The "eduPersonEntitlement" key is what is used by Reciprocal Borrowing to identify users authorized to borrow.
This added file configures the SP to talk to the IdP. The original file (as renamed to "shibboleth2.xml.dist") was generated by building and running the "sp/Dockerfile" without a "shibboleth2.xml" file once, and then copying the file in the "/etc/shibboleth/" directory.
Modified the Apache/Phusion Passenger configuration to use the "development_docker" Rails environment, and to enable the "Reciprocal Borrowing" application to be placed in the "/root" directory of the SP container.
The following self-signed certificates files were generated in an initial run of the stock SP Docker image, and then copied from the running Docker container:
- sp-encrypt-cert.pem
- sp-encrypt-key.pem
- sp-signing-cert.pem
- sp-signing-key.pem
The SP Dockerfile has been modified to use these files, in place of regenerating the certificates on each build.
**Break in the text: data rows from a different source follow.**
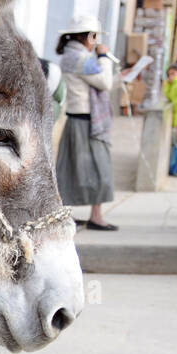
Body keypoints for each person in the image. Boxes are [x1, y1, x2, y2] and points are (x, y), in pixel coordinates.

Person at [55, 13, 117, 230]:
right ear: (88, 36)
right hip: (86, 121)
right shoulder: (80, 58)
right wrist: (105, 58)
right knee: (98, 169)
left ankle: (71, 215)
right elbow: (105, 82)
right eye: (95, 37)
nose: (96, 42)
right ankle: (95, 216)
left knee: (73, 169)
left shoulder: (73, 56)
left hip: (80, 119)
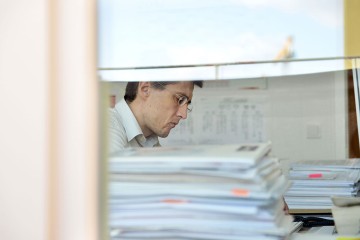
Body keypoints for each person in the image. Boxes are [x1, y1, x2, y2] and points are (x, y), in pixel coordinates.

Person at [108, 81, 203, 153]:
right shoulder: (106, 127)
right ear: (145, 89)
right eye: (180, 99)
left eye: (187, 105)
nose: (183, 115)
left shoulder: (150, 142)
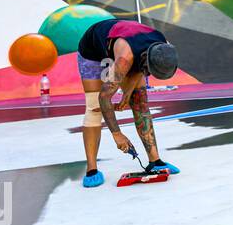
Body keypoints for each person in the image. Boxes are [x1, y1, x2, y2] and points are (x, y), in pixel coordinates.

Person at [76, 18, 181, 188]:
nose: (148, 74)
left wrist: (128, 91)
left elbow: (142, 68)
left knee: (140, 103)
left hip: (128, 48)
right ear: (147, 58)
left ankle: (155, 161)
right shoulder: (126, 58)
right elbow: (104, 97)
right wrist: (117, 135)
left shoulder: (164, 47)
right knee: (94, 107)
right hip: (92, 50)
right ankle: (92, 169)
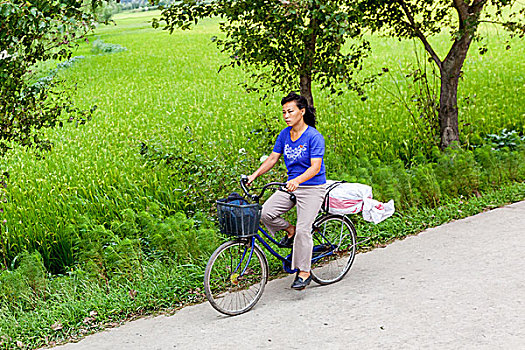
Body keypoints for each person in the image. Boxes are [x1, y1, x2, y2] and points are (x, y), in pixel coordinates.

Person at [247, 92, 327, 290]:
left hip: (312, 187)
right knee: (265, 213)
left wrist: (298, 180)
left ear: (302, 111)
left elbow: (315, 167)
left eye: (290, 111)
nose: (286, 115)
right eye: (283, 112)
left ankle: (304, 272)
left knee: (303, 229)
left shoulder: (314, 137)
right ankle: (289, 230)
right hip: (291, 185)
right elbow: (273, 158)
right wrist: (254, 176)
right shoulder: (284, 134)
This enables the metadata file provided to the IdP to remain unchanged.
To regenerate these files (which should not be necessary):
- Delete the existing "sp-*-cert.pem" files:
$ cd reciprocal-borrowing-dev-env
$ rm sp/container_files/shibboleth/sp-encrypt-cert.pem
$ rm sp/container_files/shibboleth/sp-encrypt-key.pem
$ rm sp/container_files/shibboleth/sp-signing-cert.pem- Rebuild the "shib-sp-reciprocal-borrowing" Docker image:
$ docker buildx build --no-cache --progress=plain --builder kube --load \
--platform linux/amd64 -f sp/Dockerfile \
-t shib-sp-reciprocal-borrowing:latest sp/.Note: The resulting image should not be pushed to the Nexus.
- Run the "shib-sp-reciprocal-borrowing" Docker image:
$ docker run --rm --publish=443:443 --name borrow-local shib-sp-reciprocal-borrowing:latest- Retrieve the Shibboleth SP metadata and copy into the "idp" directory, so that it available to the IdP:
$ curl --insecure https://borrow-local/Shibboleth.sso/Metadata > idp/config/shib-idp/conf/shib-sp.xml- Copy the following files into the "sp" directory, so that they will be used by the SP:
$ docker cp borrow-local:/etc/shibboleth/sp-encrypt-cert.pem sp/container_files/shibboleth/
$ docker cp borrow-local:/etc/shibboleth/sp-encrypt-key.pem sp/container_files/shibboleth/
$ docker cp borrow-local:/etc/shibboleth/sp-signing-cert.pem sp/container_files/shibboleth/
$ docker cp borrow-local:/etc/shibboleth/sp-signing-key.pem sp/container_files/shibboleth/-
Stop the "borrow-local" Docker container.
-
If necessary, delete the existing IdP Docker image:
$ docker image rm reciprocal-borrowing-dev-env-shib-idp- Rebuild the Shibboleth SP Docker image using the instructions in the "Shibboleth SP Docker Image Setup" section above, and push to the Nexus.